Camera metadata records
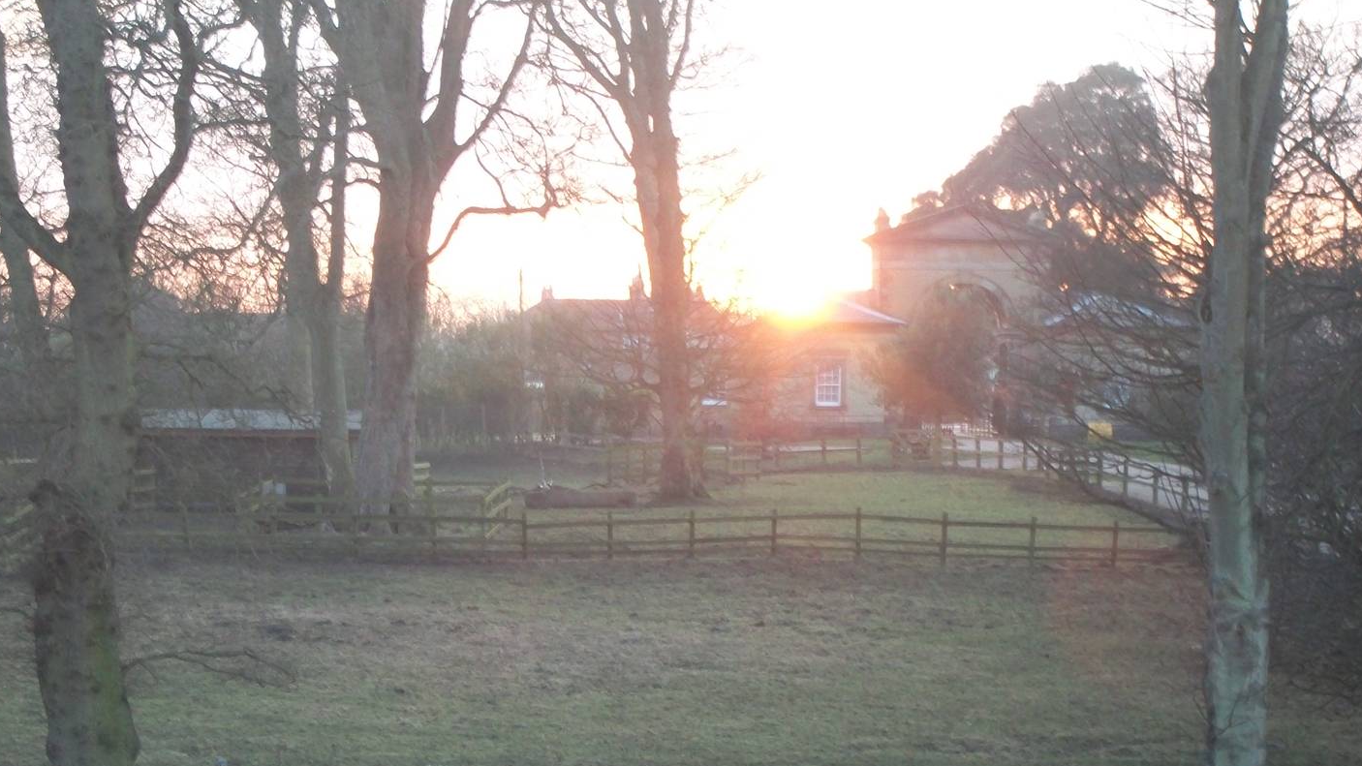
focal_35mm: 119
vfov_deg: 10.2
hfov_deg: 18.0
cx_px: 592
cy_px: 494
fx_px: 4298
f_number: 5.2
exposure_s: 1/15
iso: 160
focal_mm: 17.1
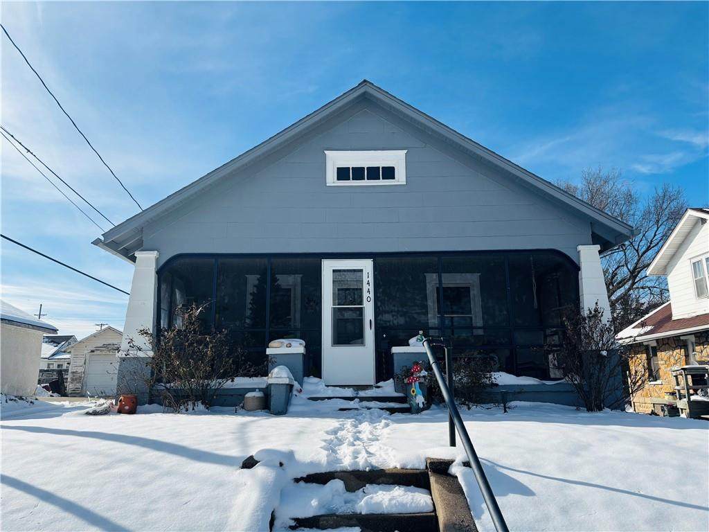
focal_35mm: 26
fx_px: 533
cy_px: 266
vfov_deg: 53.1
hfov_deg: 67.3
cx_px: 354
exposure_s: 1/5348
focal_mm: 5.96
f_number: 1.6
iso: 50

**Problem to solve:** Omit the pictures. Write out exactly the lines from the one containing "f_number: 5.2" through the last line of the entries, both of them included.

**Response area:**
f_number: 5.2
exposure_s: 1/15
iso: 160
focal_mm: 17.1
focal_35mm: 26
fx_px: 533
cy_px: 266
vfov_deg: 53.1
hfov_deg: 67.3
cx_px: 354
exposure_s: 1/5348
focal_mm: 5.96
f_number: 1.6
iso: 50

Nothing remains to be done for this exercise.